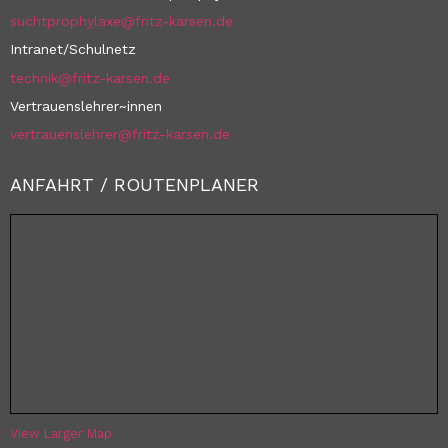
suchtprophylaxe@fritz-karsen.de
Intranet/Schulnetz
technik@fritz-karsen.de
Vertrauenslehrer~innen
vertrauenslehrer@fritz-karsen.de
ANFAHRT / ROUTENPLANER
View Larger Map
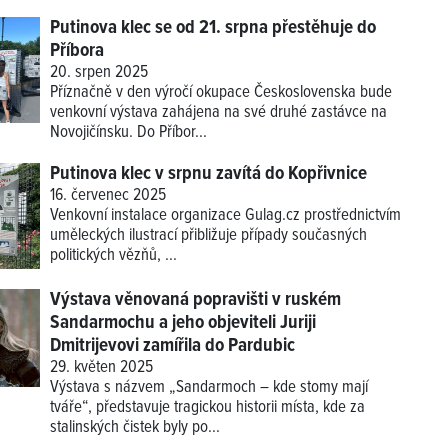
Putinova klec se od 21. srpna přestěhuje do
Příbora
20. srpen 2025
Příznačně v den výročí okupace Československa bude
venkovní výstava zahájena na své druhé zastávce na
Novojičínsku. Do Příbor...
Putinova klec v srpnu zavítá do Kopřivnice
16. červenec 2025
Venkovní instalace organizace Gulag.cz prostřednictvím
uměleckých ilustrací přibližuje případy současných
politických vězňů, ...
Výstava věnovaná popravišti v ruském
Sandarmochu a jeho objeviteli Juriji
Dmitrijevovi zamířila do Pardubic
29. květen 2025
Výstava s názvem „Sandarmoch – kde stomy mají
tváře“, představuje tragickou historii místa, kde za
stalinských čistek byly po...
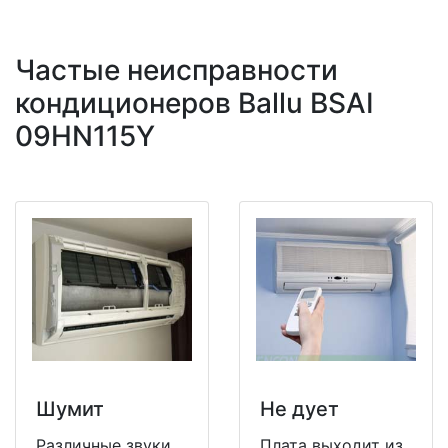
Частые неисправности
кондиционеров Ballu BSAI
09HN115Y
Шумит
Не дует
Различные звуки
Плата выходит из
----------
A word-for-word copy of the data above is needed, one that omits the pictures.

suchtprophylaxe@fritz-karsen.de
Intranet/Schulnetz
technik@fritz-karsen.de
Vertrauenslehrer~innen
vertrauenslehrer@fritz-karsen.de
ANFAHRT / ROUTENPLANER
View Larger Map
Putinova klec se od 21. srpna přestěhuje do
Příbora
20. srpen 2025
Příznačně v den výročí okupace Československa bude
venkovní výstava zahájena na své druhé zastávce na
Novojičínsku. Do Příbor...
Putinova klec v srpnu zavítá do Kopřivnice
16. červenec 2025
Venkovní instalace organizace Gulag.cz prostřednictvím
uměleckých ilustrací přibližuje případy současných
politických vězňů, ...
Výstava věnovaná popravišti v ruském
Sandarmochu a jeho objeviteli Juriji
Dmitrijevovi zamířila do Pardubic
29. květen 2025
Výstava s názvem „Sandarmoch – kde stomy mají
tváře“, představuje tragickou historii místa, kde za
stalinských čistek byly po...
Частые неисправности
кондиционеров Ballu BSAI
09HN115Y
Шумит
Не дует
Различные звуки
Плата выходит из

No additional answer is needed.